This is especially true for the banking sector. In addition to CSR, financial institutions need to serve local communities through the Community Reinvestment Act (CRA), which encourages banks to meet the credit needs of the communities in which they do business. However, without a proper CSR solution in place, it can be difficult to find and measure successes for these efforts.
CSR is a relatively prominent subject, but the technology that works behind the scenes to support CSR is less well-known. This technology allows organizations to streamline their initiatives in giving back by making the act of giving more efficient and, more importantly, providing the ability to analyze the impact of that giving. It allows companies to laser-focus on their philanthropic efforts by driving funds and resources toward causes that most closely resonate with the organization and their employees in a tailored and scalable way.
This applies to almost any industry that engages in CSR, but when also taking CRA into account, banks may be better positioned to be helped by this technology.
Putting a program in place to accomplish CRA goals isn’t challenging, but banks also need to be able to measure the impact of those efforts and develop accurate data to share with regulators. An agile software platform can help track and report their CSR initiatives in the areas of grantmaking, employee giving and employee volunteering. Think of it as a built-in mechanism for local banks to capture CRA service credits that might otherwise have been overlooked.
Taking the positive change driven by individual CRA programs, in conjunction with CSR being driven by corporate and employee giving, can be helpful to a bank from a reporting perspective, and it can also act as a positive form of brand recognition. Many consumers are more inclined to engage with companies with robust CSR programs, and these organizations are even more positively recognized when the programs align with what customers care about.
As with their employees, banks should listen to their customers and support causes important to them.
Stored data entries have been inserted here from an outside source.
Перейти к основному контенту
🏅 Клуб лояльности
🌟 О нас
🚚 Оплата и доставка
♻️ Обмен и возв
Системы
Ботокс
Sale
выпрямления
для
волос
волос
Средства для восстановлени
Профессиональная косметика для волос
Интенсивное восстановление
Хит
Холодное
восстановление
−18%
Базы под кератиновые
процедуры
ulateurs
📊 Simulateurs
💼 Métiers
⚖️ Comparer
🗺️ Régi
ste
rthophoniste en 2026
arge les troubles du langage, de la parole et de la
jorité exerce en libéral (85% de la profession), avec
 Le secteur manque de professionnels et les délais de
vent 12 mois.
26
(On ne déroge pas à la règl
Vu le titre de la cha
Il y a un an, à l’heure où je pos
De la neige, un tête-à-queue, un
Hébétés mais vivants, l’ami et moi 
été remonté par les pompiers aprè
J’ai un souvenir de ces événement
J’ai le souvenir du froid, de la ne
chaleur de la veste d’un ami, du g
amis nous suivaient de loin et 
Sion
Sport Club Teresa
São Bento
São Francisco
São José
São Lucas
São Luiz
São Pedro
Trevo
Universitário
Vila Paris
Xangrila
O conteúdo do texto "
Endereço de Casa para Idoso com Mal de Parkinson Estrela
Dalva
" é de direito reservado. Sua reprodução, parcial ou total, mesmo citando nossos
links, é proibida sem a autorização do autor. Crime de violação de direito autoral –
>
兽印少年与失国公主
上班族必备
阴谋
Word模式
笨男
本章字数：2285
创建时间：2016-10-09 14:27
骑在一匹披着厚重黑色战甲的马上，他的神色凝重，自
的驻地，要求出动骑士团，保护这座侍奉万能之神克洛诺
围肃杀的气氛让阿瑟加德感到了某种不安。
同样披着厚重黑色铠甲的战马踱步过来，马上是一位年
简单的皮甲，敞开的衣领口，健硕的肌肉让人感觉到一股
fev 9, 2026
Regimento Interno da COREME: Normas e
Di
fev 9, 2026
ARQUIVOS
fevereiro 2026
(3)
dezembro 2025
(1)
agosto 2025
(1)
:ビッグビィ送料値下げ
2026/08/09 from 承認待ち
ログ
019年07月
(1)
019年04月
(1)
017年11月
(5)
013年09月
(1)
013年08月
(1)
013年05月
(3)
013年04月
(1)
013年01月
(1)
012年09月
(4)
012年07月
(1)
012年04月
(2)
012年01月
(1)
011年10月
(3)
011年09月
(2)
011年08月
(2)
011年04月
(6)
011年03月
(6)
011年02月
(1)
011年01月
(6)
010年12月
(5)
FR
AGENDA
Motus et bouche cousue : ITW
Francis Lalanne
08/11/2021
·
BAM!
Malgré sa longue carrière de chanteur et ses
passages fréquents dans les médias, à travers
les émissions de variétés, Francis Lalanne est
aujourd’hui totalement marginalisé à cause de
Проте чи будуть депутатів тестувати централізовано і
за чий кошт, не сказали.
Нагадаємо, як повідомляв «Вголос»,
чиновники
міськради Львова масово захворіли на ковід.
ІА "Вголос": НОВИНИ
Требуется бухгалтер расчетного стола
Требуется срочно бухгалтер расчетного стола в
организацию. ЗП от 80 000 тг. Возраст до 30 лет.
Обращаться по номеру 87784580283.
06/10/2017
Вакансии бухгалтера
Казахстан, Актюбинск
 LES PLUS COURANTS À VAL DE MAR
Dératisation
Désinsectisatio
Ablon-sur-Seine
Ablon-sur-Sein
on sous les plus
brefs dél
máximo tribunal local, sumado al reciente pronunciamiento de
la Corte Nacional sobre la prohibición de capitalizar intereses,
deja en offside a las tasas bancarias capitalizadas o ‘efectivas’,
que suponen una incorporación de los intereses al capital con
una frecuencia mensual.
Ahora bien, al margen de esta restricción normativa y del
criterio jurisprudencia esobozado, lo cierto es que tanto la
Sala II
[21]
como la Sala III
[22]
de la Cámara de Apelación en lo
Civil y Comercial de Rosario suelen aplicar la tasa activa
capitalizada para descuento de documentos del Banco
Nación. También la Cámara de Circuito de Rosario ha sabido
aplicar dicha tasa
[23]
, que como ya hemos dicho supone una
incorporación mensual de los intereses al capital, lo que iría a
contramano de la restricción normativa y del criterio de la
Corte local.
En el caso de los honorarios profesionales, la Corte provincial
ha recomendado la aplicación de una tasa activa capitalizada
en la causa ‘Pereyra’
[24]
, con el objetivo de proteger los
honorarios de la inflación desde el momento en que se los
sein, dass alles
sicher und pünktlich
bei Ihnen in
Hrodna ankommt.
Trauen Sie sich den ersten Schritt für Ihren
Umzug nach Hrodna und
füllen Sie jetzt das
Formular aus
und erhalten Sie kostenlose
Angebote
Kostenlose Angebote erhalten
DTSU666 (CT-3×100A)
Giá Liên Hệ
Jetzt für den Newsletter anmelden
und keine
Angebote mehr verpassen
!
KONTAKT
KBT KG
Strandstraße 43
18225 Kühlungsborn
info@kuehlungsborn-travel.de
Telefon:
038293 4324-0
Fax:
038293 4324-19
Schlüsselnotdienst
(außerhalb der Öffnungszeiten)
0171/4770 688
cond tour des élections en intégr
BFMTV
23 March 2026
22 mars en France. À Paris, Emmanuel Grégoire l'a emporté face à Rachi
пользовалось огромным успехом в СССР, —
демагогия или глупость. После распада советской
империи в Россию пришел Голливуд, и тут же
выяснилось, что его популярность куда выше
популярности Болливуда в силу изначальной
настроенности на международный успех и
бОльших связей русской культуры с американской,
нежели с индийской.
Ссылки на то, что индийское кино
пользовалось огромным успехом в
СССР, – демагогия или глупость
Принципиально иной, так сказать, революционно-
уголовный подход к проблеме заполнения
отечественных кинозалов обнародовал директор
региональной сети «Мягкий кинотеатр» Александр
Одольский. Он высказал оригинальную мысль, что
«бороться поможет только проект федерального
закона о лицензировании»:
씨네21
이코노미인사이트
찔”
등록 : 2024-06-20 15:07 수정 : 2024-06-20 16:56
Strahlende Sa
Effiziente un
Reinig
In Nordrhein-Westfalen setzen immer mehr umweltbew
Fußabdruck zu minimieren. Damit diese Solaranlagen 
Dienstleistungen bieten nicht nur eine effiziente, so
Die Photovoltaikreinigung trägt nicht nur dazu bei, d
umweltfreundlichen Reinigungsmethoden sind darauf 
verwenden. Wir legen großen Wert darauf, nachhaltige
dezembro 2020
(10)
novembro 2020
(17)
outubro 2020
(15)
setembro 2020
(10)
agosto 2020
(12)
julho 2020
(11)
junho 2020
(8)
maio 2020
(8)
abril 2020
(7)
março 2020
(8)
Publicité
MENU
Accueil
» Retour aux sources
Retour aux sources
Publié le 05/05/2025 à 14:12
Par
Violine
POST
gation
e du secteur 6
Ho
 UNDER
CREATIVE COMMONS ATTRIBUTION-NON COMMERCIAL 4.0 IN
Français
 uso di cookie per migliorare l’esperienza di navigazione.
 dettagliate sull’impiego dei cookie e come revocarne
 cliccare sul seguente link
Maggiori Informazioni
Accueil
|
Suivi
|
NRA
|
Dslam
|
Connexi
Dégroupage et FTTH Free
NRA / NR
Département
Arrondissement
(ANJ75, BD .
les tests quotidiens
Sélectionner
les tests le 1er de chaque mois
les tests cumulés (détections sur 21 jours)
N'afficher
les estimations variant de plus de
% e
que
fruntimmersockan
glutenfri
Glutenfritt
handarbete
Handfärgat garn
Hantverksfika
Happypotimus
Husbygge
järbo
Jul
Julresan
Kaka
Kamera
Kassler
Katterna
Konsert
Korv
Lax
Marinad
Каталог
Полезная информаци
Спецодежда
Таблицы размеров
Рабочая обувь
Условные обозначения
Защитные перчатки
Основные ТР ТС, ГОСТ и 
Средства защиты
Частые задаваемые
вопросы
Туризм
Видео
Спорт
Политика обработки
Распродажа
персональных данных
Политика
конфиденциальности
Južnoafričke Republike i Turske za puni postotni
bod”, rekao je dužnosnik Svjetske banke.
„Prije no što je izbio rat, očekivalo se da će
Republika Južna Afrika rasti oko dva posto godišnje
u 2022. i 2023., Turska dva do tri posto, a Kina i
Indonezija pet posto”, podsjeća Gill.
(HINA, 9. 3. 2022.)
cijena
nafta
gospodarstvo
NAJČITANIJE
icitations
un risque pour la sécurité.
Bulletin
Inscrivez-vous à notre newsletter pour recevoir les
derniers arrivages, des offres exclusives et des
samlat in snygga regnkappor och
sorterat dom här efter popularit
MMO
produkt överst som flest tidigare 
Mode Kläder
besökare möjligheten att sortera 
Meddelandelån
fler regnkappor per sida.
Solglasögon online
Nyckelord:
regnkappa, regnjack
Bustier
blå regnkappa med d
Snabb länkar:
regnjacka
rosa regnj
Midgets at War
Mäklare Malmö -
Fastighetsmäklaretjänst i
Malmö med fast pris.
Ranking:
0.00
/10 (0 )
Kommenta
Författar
Increasing brand loyalty is one benefit, but bringing in people outside the organization that share the same mission to do good things in the world is even more valuable.
Regardless of the causes to which an organization contributes funds, it’s more important than ever to have solutions in place to ensure funds are being distributed correctly and in a manner that is measurable. Robust data from CSR programs can educate leadership on how to continue finding success in their giving initiatives, providing the agility to make decisions to maximize impact.
And as more businesses look to refine their giving programs by integrating CSR solutions, we’ll see positive change take place on an even larger scale.